Requirement | Extract every line of the data below and copy each one unchanged.

START

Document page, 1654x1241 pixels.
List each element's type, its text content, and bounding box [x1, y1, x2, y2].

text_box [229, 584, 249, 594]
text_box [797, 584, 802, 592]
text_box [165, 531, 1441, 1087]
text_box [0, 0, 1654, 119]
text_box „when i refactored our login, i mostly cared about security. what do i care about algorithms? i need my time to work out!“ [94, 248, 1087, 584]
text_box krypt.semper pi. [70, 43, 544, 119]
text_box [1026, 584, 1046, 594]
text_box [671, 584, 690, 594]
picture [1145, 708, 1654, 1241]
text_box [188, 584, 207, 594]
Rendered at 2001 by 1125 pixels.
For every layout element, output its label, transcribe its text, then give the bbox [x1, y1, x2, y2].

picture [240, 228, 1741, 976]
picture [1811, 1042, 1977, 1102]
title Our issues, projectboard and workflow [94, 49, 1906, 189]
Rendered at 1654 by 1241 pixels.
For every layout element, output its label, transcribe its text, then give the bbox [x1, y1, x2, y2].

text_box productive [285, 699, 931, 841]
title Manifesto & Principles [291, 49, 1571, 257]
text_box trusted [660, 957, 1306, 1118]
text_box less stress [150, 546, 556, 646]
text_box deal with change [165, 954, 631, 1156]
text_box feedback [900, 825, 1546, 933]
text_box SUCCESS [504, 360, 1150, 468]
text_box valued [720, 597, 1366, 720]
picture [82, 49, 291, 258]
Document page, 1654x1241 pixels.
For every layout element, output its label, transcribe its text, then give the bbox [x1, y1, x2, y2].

END

Written answer |
Document page, 1654x1241 pixels.
List each element's type, its text content, and bounding box [x1, y1, x2, y2].

text_box [229, 584, 249, 594]
text_box [797, 584, 802, 592]
text_box [165, 531, 1441, 1087]
text_box [0, 0, 1654, 119]
text_box „when i refactored our login, i mostly cared about security. what do i care about algorithms? i need my time to work out!“ [94, 248, 1087, 584]
text_box krypt.semper pi. [70, 43, 544, 119]
text_box [1026, 584, 1046, 594]
text_box [671, 584, 690, 594]
picture [1145, 708, 1654, 1241]
text_box [188, 584, 207, 594]
Rendered at 2001 by 1125 pixels.
For every layout element, output its label, transcribe its text, then give the bbox [x1, y1, x2, y2].

picture [240, 228, 1741, 976]
picture [1811, 1042, 1977, 1102]
title Our issues, projectboard and workflow [94, 49, 1906, 189]
Rendered at 1654 by 1241 pixels.
For every layout element, output its label, transcribe its text, then give the bbox [x1, y1, x2, y2].

text_box productive [285, 699, 931, 841]
title Manifesto & Principles [291, 49, 1571, 257]
text_box trusted [660, 957, 1306, 1118]
text_box less stress [150, 546, 556, 646]
text_box deal with change [165, 954, 631, 1156]
text_box feedback [900, 825, 1546, 933]
text_box SUCCESS [504, 360, 1150, 468]
text_box valued [720, 597, 1366, 720]
picture [82, 49, 291, 258]
Document page, 1654x1241 pixels.
For every layout element, output its label, transcribe its text, then give the bbox [x1, y1, x2, y2].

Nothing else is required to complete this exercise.